RUDOLF BALMER ZUM NEUEN PREMIERMINISTER IN FRANKREICH
: Keine andere Wahl?

Hollande kann nur hoffen, dass etwas von der Popularität seines neuen Premiers auf ihn abfällt

Was soll ein Präsident tun, wenn ihm die Nation die Liebe und die Gefolgschaft entzieht? Das Volk auflösen und ein anderes wählen, wie das einst Bertolt Brecht ironisch vorgeschlagen hatte? Natürlich könnte François Hollande zurücktreten und, in seinem Stolz verletzt, Charles de Gaulle imitieren. Das hatte noch Klasse, wie der alte General 1969 schmollend ins Exil ging, weil eine seiner Reformen via Volksabstimmung durchgefallen war.
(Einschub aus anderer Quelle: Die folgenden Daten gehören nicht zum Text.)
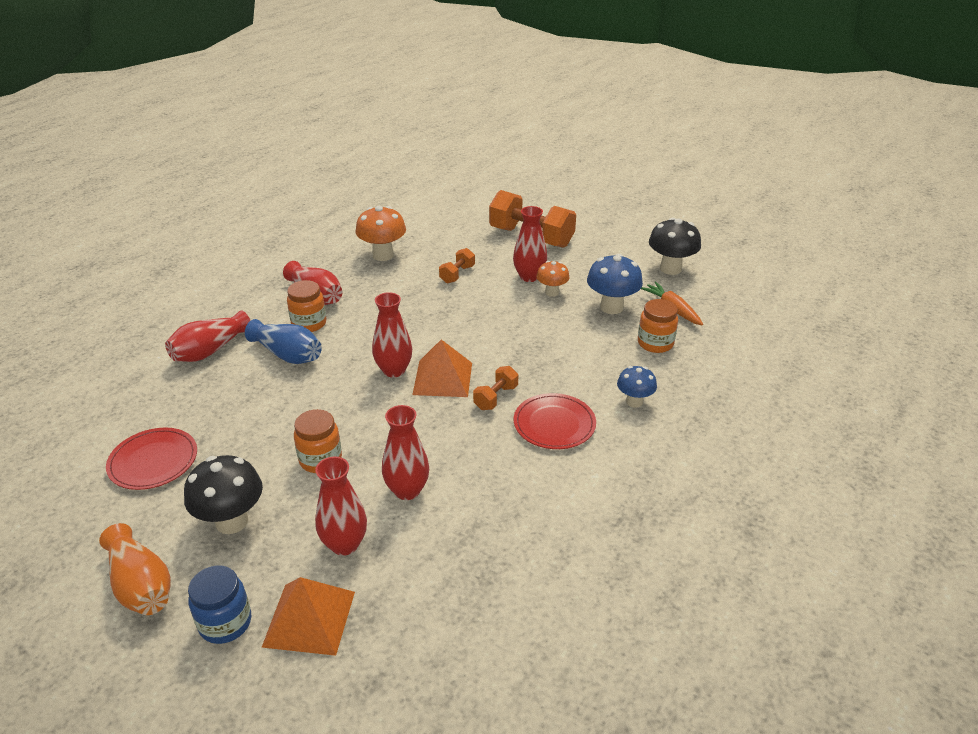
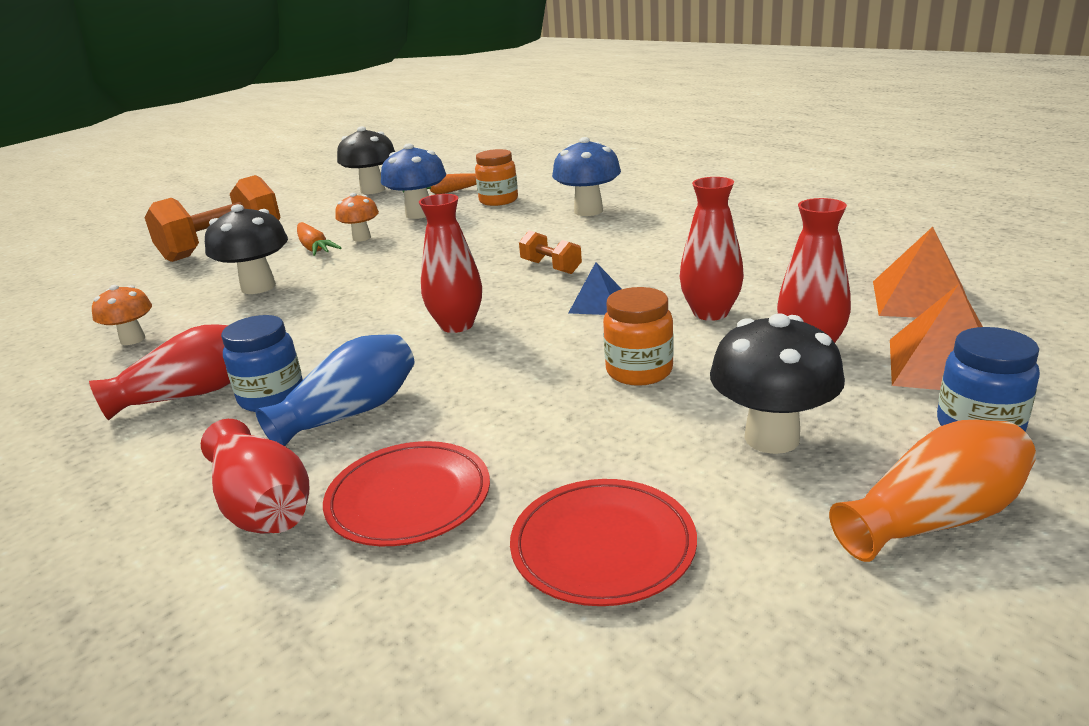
camera: 75 degrees left, 10 degrees down
orange jar [287,280,327,332] -> blue jar [221,315,303,412]
orange mushroom [355,206,406,261] -> orange mushroom [92,285,152,345], size x0.62
orange pyramid [412,339,472,397] -> orange pyramid moved to [873,227,967,318]
orange dumbbell [439,248,475,284] -> black mushroom [205,204,288,294]
red vase [513,206,547,282] -> orange carrot [297,222,341,256]
red plate [514,393,596,449] -> red plate moved to [323,441,490,546]
blue mushroom [617,366,657,408] -> blue mushroom [552,137,621,216], size x1.61
none -> blue pyramid [569,262,622,315]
Hollande indes hat moralisch nicht das Recht, zu kapitulieren. Er ist der Kapitän und muss bei Sturm an Bord bleiben, auch wenn alle den Schiffbruch voraussagen. Ganz so dramatisch ist die Lage vielleicht auch nicht, jedenfalls ist Hollande noch immer überzeugt, dass sein Kurs der richtige ist. Er hat Manuel Valls aber nicht zum Regierungschef ernannt, weil dieser sein Wunschkandidat gewesen wäre. Hollande hatte ganz einfach keine andere Wahl. Das zumindest bestätigen auch seine Berater.

Valls hat es als bisheriger Innenminister zweifellos verstanden, sich unersetzlich zu machen. Er verkörpert die Rechtswende, die Hollande in der Finanz- und Wirtschaftspolitik verordnet hat. Diese Richtung hat er ebenso nicht aus freien Stücken eingeschlagen, sondern unter dem Druck der Finanzmärkte und der EU-Kommission, die Paris wegen seiner Defizite mit Sanktionen droht.

Jetzt kann Hollande nur hoffen, dass etwas von der Popularität seines neuen Premiers, der nicht nur bei den Bürgern, sondern auch den Medien gut ankommt, auf ihn abfällt. Das Problem ist, dass er die Linkswähler, die ihn wegen der Rechtswende bei den Kommunalwahlen enttäuscht fallen gelassen haben, hiermit ein weiteres Mal verrät. Die Hoffnung, dass ihr Präsident nach dem Denkzettel zum „sozialistischen“ Programm zurückkehren würde, ist jedenfalls hiermit endgültig zerschlagen. Genährt hat Hollande diese Hoffnung ohnehin nicht.